Three Stations
- Author: Martin Cruz Smith
- Language: English
- Series: Arkady Renko # 7
- Genre: Crime novel
- Published: 10 August 2010 Simon & Schuster, Macmillan
- Publication place: United States
- Media type: Print (Hardcover/Softcover)
- Pages: 256 pp (hardback edition)
- ISBN: 0-7432-7674-4
- Preceded by: Stalin's Ghost
- Followed by: Tatiana

= Three Stations =

2010 crime novel by Martin Cruz Smith

Three Stations is a crime novel by Martin Cruz Smith set in Russia circa 2010. It is the seventh novel to feature Detective-Investigator Arkady Renko, published 29 years after the initial novel of the Renko series, Gorky Park.

==Plot==

The title refers to the three Moscow railway stations, Leningrad Station, Kazansky Station and Yaroslavl Station situated on Komsomolskaya Square, also often referred to as Three Stations Square.

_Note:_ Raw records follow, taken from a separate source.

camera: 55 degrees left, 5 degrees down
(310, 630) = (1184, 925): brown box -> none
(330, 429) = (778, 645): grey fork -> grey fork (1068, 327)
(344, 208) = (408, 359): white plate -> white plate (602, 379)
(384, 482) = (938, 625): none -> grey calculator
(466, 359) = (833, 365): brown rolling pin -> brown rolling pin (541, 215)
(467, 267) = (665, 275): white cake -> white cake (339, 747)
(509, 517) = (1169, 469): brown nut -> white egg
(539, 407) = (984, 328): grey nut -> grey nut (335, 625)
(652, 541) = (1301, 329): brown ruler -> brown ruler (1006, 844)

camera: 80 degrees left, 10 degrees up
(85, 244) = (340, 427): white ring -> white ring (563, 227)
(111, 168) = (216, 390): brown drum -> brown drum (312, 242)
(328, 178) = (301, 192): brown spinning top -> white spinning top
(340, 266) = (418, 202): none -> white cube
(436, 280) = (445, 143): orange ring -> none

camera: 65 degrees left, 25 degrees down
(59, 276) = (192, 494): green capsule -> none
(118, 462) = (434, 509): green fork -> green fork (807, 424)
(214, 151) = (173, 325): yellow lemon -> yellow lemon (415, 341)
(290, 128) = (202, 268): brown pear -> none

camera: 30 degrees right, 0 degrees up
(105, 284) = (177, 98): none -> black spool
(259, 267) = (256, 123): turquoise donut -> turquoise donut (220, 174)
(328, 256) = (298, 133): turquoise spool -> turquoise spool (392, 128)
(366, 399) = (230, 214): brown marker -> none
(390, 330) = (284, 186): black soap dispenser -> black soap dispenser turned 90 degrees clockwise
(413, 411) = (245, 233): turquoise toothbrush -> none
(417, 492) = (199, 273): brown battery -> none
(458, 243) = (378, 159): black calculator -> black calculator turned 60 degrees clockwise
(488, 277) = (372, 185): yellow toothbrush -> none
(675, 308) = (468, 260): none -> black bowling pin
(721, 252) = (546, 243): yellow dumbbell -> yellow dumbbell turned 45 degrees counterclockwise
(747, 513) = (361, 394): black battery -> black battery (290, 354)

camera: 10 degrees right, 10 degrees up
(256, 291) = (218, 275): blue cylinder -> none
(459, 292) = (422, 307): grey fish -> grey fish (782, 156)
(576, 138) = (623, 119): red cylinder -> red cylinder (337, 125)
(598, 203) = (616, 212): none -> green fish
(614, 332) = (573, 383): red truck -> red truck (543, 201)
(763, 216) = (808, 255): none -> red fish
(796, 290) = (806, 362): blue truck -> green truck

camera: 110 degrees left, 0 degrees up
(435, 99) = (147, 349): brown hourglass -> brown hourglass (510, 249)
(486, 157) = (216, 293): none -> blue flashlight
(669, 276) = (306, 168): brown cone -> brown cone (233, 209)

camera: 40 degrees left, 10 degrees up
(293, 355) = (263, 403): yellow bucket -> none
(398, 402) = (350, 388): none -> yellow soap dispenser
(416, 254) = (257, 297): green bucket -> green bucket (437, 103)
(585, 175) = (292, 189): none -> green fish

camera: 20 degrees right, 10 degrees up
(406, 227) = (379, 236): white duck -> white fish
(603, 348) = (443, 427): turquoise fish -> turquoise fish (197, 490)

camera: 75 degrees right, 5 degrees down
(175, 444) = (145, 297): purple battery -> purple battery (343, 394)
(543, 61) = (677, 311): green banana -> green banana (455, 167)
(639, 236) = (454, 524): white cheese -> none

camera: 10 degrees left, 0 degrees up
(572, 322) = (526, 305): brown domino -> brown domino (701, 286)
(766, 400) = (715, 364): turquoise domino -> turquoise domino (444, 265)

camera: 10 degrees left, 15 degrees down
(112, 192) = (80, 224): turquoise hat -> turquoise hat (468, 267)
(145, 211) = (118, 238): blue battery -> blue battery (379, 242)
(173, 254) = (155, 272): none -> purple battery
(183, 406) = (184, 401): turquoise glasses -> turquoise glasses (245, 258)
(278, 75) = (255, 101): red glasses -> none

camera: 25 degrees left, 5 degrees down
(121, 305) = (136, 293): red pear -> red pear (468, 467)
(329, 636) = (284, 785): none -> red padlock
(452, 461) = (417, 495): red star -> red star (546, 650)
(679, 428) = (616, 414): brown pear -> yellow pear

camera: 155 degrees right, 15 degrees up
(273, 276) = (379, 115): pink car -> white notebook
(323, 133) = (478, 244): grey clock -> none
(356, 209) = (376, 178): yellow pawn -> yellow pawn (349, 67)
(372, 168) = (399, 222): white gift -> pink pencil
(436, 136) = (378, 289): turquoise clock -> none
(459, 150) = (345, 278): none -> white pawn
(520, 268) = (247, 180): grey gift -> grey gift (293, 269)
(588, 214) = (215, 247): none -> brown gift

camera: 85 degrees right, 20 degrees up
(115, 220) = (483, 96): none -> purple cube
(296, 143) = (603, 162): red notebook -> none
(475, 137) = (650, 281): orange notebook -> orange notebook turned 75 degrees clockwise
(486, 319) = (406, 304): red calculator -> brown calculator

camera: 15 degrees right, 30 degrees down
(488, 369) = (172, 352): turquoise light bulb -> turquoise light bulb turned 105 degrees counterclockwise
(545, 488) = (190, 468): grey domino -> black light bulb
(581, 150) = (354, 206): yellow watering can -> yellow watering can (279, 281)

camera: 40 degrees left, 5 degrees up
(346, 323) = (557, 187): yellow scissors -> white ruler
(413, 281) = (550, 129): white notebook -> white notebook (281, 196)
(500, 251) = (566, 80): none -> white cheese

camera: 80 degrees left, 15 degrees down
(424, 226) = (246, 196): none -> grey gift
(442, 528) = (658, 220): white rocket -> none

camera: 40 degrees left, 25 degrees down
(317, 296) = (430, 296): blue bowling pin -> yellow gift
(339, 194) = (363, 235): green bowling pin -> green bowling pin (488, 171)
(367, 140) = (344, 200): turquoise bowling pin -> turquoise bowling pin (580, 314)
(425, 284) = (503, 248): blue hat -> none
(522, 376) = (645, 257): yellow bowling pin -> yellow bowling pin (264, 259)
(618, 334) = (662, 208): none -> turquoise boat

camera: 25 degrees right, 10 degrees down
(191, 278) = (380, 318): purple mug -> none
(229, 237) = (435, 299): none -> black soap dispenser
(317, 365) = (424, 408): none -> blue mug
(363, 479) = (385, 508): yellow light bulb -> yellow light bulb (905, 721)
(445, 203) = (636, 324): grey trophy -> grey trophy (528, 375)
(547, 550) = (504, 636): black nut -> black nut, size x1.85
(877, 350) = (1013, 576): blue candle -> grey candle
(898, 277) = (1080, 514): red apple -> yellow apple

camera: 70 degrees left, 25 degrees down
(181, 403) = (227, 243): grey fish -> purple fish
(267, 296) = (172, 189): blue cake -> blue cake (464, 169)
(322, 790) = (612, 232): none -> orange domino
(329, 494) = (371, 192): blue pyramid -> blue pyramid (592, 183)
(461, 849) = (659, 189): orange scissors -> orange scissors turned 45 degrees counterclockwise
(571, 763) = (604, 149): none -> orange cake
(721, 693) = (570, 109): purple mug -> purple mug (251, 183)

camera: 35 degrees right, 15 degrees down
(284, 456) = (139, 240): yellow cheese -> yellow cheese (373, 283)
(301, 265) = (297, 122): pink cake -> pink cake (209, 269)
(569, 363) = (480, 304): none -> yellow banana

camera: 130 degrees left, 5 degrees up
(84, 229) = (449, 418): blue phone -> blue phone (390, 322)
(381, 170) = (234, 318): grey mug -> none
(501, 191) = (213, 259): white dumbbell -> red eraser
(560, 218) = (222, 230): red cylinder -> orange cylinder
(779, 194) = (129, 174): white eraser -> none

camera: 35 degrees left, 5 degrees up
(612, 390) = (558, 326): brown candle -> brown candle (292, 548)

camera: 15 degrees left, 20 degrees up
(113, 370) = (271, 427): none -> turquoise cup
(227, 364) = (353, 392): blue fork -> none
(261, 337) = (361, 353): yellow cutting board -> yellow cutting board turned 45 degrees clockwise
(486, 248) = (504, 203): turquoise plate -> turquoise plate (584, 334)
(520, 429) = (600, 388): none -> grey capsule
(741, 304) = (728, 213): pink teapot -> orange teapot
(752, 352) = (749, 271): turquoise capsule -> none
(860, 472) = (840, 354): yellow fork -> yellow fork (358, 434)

A teenage mother arrives at Three Stations, but her baby is stolen. The only person to help her is Zhenya, the young chess hustler who is a sometime ward of Arkady Renko, the police investigator. Meanwhile, Arkady tries to prove that the overdose death of a young prostitute in the station is nothing of the sort, and is suspended for his trouble. A billionaire casino owner with financial troubles offers to hire Arkady, but the latter can trust no-one. Thugs, dwarves, ballerinas, Central Asians and a gang of homeless tweens complicate matters still further.